À Sa Santé: We Tried Out The London Wine Bar Championing Female Producers

Last updated . By Olivia Cheves.

A unique slice of French charm in Central London, Covent Garden’s Lady of the Grapes is looking to make a change within the wine bar industry. Throwing their full support behind gender balance in winemaking, the bar’s bottle list is an intriguing and ever-changing directory from predominantly female-fronted producers. Alongside selling the wares, Lady of the Grapes’ owner, Carole, also offers a series of events and tasting that look to champion the movement.

Lady of the Grapes London Review

The taste of a French escape awaits you at this Covent Garden wine bar.

The Maiden Lane space is by no means large, in fact the front window is almost completely obscured by a Thames Water truck when we arrive, but inside it is well and truly abuzz. It may be just six months old, but word has clearly travelled fast. Staff weave between the packed wooden tables, sparkling glasses teetering a-top serving trays; knives tackle knives for the last sliver of Saint-Nectaire while couples squint at the chalked up wine list opposite the bar. We start with a Côtes du Jura pinot noir (£11), which smacks of dense fruit but sits lightly on the palate and acts as a perfect kick-off point for the main event for the evening; fondue.

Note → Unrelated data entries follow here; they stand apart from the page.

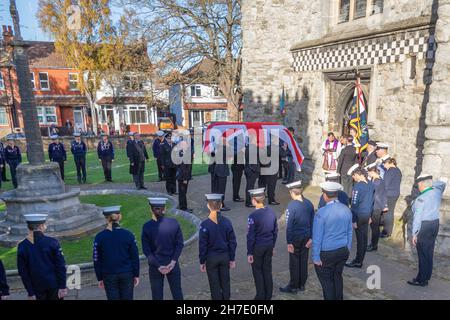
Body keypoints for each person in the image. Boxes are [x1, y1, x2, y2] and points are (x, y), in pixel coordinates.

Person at [312, 181, 353, 300]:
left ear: (325, 195)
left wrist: (315, 257)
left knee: (327, 283)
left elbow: (317, 237)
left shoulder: (321, 213)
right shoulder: (346, 209)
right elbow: (349, 232)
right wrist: (348, 248)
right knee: (337, 277)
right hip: (342, 250)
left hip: (327, 253)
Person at [93, 206, 140, 300]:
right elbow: (135, 257)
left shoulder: (99, 237)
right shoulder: (128, 235)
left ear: (106, 219)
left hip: (109, 275)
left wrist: (99, 277)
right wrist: (136, 274)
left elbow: (96, 259)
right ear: (119, 217)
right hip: (126, 273)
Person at [17, 214, 67, 300]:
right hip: (54, 285)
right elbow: (61, 266)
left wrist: (30, 292)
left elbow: (23, 272)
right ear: (41, 226)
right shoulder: (52, 242)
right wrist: (62, 286)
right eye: (44, 224)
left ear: (29, 227)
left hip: (35, 287)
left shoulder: (22, 246)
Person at [142, 198, 184, 300]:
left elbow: (146, 250)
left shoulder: (147, 226)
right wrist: (173, 261)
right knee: (177, 292)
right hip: (172, 264)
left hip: (155, 265)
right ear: (164, 209)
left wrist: (158, 266)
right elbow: (179, 244)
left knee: (157, 295)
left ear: (151, 210)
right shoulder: (174, 223)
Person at [408, 175, 446, 287]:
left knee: (422, 254)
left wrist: (415, 233)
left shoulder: (421, 199)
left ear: (422, 184)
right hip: (434, 224)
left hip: (424, 226)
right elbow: (442, 184)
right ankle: (427, 276)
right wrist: (431, 181)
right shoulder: (436, 191)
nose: (418, 186)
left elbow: (417, 218)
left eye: (419, 184)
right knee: (429, 252)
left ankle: (421, 279)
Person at [199, 194, 237, 300]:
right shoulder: (227, 222)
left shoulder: (205, 224)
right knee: (225, 281)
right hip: (225, 256)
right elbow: (232, 242)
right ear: (220, 206)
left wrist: (202, 261)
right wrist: (232, 258)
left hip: (211, 258)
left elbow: (202, 245)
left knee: (214, 284)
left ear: (208, 206)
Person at [279, 180, 314, 294]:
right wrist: (311, 238)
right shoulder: (309, 203)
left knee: (294, 263)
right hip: (307, 236)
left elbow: (289, 226)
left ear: (292, 193)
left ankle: (293, 286)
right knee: (303, 261)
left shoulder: (291, 206)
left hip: (295, 238)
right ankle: (302, 284)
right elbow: (313, 222)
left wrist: (289, 242)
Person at [247, 187, 278, 300]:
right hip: (269, 245)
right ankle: (268, 295)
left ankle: (260, 296)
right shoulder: (271, 212)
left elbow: (250, 236)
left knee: (258, 271)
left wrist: (249, 252)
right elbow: (275, 231)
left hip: (258, 247)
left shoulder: (253, 216)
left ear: (254, 200)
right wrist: (273, 245)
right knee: (267, 270)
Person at [345, 165, 374, 268]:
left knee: (360, 240)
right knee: (364, 238)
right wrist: (370, 215)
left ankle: (358, 261)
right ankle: (359, 260)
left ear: (358, 175)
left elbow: (354, 205)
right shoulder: (370, 184)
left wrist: (353, 220)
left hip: (359, 216)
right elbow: (371, 202)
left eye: (354, 176)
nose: (353, 178)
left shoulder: (357, 186)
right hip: (366, 215)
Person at [365, 163, 388, 252]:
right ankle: (373, 244)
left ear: (373, 172)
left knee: (374, 227)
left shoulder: (377, 182)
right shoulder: (377, 180)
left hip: (375, 207)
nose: (368, 174)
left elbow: (375, 196)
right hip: (377, 206)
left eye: (369, 172)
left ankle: (374, 245)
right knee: (374, 227)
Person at [380, 157, 402, 238]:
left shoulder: (389, 172)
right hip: (395, 193)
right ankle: (388, 230)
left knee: (387, 213)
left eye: (384, 163)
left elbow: (385, 185)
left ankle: (386, 232)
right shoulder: (398, 170)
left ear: (389, 163)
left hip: (389, 194)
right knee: (390, 212)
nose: (384, 165)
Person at [209, 136, 231, 211]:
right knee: (221, 189)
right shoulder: (223, 148)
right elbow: (230, 155)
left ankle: (216, 204)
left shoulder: (216, 148)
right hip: (222, 171)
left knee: (216, 189)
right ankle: (220, 205)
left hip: (216, 170)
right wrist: (228, 146)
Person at [176, 139, 193, 213]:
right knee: (182, 192)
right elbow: (183, 167)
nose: (186, 145)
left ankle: (182, 206)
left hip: (182, 176)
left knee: (182, 192)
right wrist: (185, 178)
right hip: (183, 176)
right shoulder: (182, 153)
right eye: (184, 144)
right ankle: (183, 207)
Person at [244, 135, 261, 207]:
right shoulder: (254, 148)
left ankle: (249, 201)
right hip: (252, 169)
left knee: (249, 186)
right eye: (255, 139)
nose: (256, 140)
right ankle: (248, 202)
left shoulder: (248, 147)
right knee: (250, 186)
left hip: (248, 169)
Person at [231, 136, 245, 202]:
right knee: (236, 182)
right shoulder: (236, 148)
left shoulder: (237, 147)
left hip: (237, 166)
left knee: (236, 182)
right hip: (237, 167)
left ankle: (236, 196)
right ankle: (235, 197)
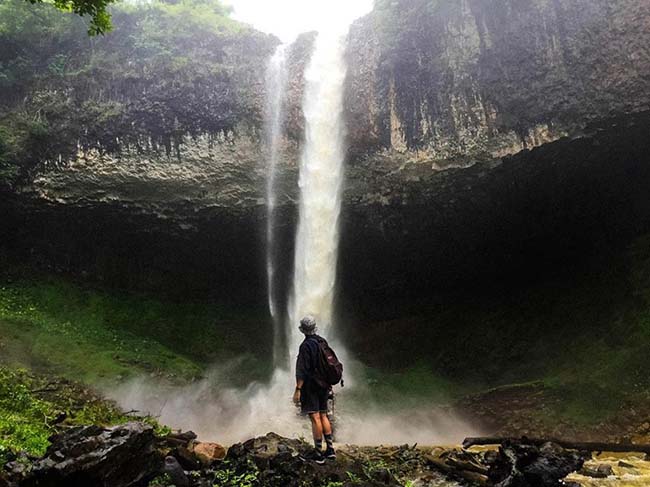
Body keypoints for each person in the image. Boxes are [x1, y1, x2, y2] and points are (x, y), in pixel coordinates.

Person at [293, 315, 336, 464]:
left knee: (315, 417)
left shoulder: (305, 346)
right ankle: (330, 450)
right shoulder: (322, 341)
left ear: (303, 330)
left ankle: (318, 453)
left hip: (311, 386)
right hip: (324, 385)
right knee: (324, 415)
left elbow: (302, 370)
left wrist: (298, 389)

Already on the bubble as it arrives, the melting pot of Emmental, Comte and Abondance (£23 per person) is rich, creamy and devilishly indulgent. Using cubes of crusty bread, we pull strings of gooey cheese from the hot pot - only burning our tongues on one or two occasions. We opt for a plate of charcuterie to accompany it (an extra £6 each), adding cured meat and salty salami to the mix. On recommendation, we pair the dish with a Jacquère Curtet (£10) from the Savoie region, a fresh white wine with a sharpness that makes it a fair match for the tangy cheese.

Lady of the Grapes Covent Garden Review

Soak up the wine with the bar's stunning selection of meats, cheeses and hot dishes.

Kicking the indulgence up another notch - along with our chances of contracting gout - we spring for dessert. Lady of the Grapes keeps it simple with just two options: crème brûlée (£8) and chocolate mousse with pralines (£7). We order both. The mousse is dense and moorish, rich, deeply flavoured chocolate offset by a sweet crumble of praline. Did I finish it? No, I did not. Do I regret this? I’ve thought of nothing else since.

The DesignMyNight Digest

With character, integrity and atmosphere, Lady of the Grapes is a real prize. For the wine buffs, it’s a playground of unique bottles, and for everyone else it’s a salt-of-the-earth spot for a sip, a nibble and a little European escapism.

Lady of the Grapes is open Monday-Tuesday from 5pm-12am, Wednesday to Saturday from 12pm-12.30am and Sunday from 12pm-10.30pm. You can find at 16 Maiden Lane, London, WC2E 7NJ.